You want the man astride his lobster pink
to end up like a flounder in the drink?
So keep our molars safe!  Also our fins!
IKEA sell protective caps for pins.

(With apologies to Stevie Smith and John Masefield)



Oct 7, 2010

Magpie Tales#35

Willow's picture prompt this week












Season of Mists and Failing Concentration . . .

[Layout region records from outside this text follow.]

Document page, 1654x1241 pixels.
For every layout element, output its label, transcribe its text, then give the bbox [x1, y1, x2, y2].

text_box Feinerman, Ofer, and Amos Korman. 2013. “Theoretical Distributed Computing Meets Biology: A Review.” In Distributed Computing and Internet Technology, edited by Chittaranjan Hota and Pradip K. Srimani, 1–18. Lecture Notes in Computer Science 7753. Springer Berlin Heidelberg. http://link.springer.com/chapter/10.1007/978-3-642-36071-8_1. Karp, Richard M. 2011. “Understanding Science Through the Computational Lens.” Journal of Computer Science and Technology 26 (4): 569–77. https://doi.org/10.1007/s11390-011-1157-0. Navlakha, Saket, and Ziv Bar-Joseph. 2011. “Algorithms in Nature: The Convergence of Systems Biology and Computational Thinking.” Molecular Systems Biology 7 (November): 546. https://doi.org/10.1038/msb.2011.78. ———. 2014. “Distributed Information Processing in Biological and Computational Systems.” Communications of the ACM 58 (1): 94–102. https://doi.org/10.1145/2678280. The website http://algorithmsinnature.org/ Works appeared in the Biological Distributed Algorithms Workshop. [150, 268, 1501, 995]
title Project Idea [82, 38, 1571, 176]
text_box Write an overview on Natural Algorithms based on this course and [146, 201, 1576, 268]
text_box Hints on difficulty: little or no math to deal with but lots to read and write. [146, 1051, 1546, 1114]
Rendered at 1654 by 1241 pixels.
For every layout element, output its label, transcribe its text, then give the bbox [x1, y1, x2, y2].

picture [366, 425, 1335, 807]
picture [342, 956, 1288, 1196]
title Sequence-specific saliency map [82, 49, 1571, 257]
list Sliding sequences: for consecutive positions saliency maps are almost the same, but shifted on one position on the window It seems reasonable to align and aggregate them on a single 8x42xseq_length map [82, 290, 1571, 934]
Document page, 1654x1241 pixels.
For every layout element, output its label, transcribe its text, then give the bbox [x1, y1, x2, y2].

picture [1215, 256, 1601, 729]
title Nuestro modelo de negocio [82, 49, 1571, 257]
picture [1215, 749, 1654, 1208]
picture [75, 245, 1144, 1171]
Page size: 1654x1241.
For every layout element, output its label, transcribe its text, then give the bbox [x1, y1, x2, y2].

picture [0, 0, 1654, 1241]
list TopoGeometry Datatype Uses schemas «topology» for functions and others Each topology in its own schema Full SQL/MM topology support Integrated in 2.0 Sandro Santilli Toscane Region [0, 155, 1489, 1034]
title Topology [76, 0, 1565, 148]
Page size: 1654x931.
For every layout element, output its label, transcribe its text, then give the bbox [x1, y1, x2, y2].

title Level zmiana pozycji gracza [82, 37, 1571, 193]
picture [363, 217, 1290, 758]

I think we all should catch the falling leaves.
before they reach the ground. Or at least, try.
Why? Because I once came down from a rowan tree
with neither let nor hindrance.  No one caught me!
Broke both ankles and cracked a rib. Could have
been worse.  Falling off the Eiger Norwand
over a mile straight down - would really hurt.
Alright for leaves - they flutter. And to say
"There's no trees on the Eiger" gets us nowhere.

Oct 3, 2010

Poetry Bus October 4th.


The prompt this week was to scrive about "anything or nothing, or write a poem about the Poetry Bus"

Just the Italian Job!(*)

You thought they heisted tons of gold? No! 'twas
Palgrave's "Golden Treasury of English
Songs and Lyrics," no less weighty, 
stowed where the sunshine does not reach -  
aboard the Poetry Bus, for the fastest 
getaway in Italy!
Too soon, too soon joy turned to wails of grief.
"We're doomed! We're doomed to tumble from the cliff
and splinter on the rocks below! Oh! Oh!"
See how they teeter on the precipice.
(The Wages of Sin is fun for the spectators.)
That'll teach the bandits not to hurtle
round Alpine hairpins weighted down with swag
penned through the aeons since the Dawn of Rhyme
just when they thought they'd got it in the bag. 
There's poetry back there from Good Queen Bess
to our impenetrable Laureate . . .
Even some 'concrete' poems, real heavy stuff,
and tens of thousands of dull pentameters,
the clunking standby of the English Muse
who "wanders lonely as a cloud" (that's only eight!)
But I digress. Come on, now! Who
can save this motley crew
aboard their rocking bus?  
I'm not knocking their intelligence, but guess
reading aloud won't make their haul weigh less
and tip the balance in the robbers' favo(u)r.
Has anyone out there got the flavo(u)r
of a really great idea however queer?
You at the back there!  What's that you say?
You think much more light verse would save the day . . .
Only nine carats worth, pal!  I don't think
the CrewCrook'sPlan now teetering on the brink
can be redeemed with funny stuff by Lear,
Belloc, McGonagall or Ogden Nash. 
They're going to crash
into the abyss unless they find
a way to load the bus's front
and right its equilibrium, unbalanced
by all those Palgrave volumes stashed behind.
So this is what to do.  All Bloggers, send
your usual weekly effort, marked
"POST NEAR THE DRIVER, NOT IN THE BUS BACK END" 

(*) Helps to have seen the 1969 Michael Caine version of the film




Oct 1, 2010

Triple forte

Have you noticed the Town Crier
has all but disappeared?
If the wages were much higher
the job might be revered
and unemployment fall
as one an all
competed for each magnivocal post.
(Your shout must be heard from coast to coast)

I woke. Careful not to make a fuss
I tiptoed to the window of the bus . .
(Oh, did I forget to say
I'd nodded off on my way
to the Job Centre
with glowing references from my mentor?)

Observe from the top-deck's lofty height
not a single Town Crier in sight!
Oh joy! 'Tis the right time to apply.
I think I stand a chance
of the job.  I really fanc-
-y the big brass handbell,
that and the awesome tricorn hat . . .
further . . . it's been my lifelong wish
to bang on in the street about the price of fish
and bits of local news like that.
Alright, I know you're thinking "Prat!"
But I long since guessed
I wouldn't need to wear
costume for costume parties,
would I? I'd be ready-dressed.
So there!

Already I suspect
you're preparing brickbats.
That is your democratic right.
But if you expect-
orate on my shiny Crier's shoes
one stentorian "OYEZ, OYEZ!"
will blow you clean away.
And remember - when I use
my hundred decibel "NOW HEAR THIS!"
every village Miss
will stop to wish me well,
saying "Oh Man, you ring MY bell"
Mums with prams and joggers with dogs in tow
will mutter "A waste of space!" and "I don't know!"
Mockers beware!  I'm rehearsing my dreaded cry
"Repent!  THE END OF THE WORLD IS NIGH!"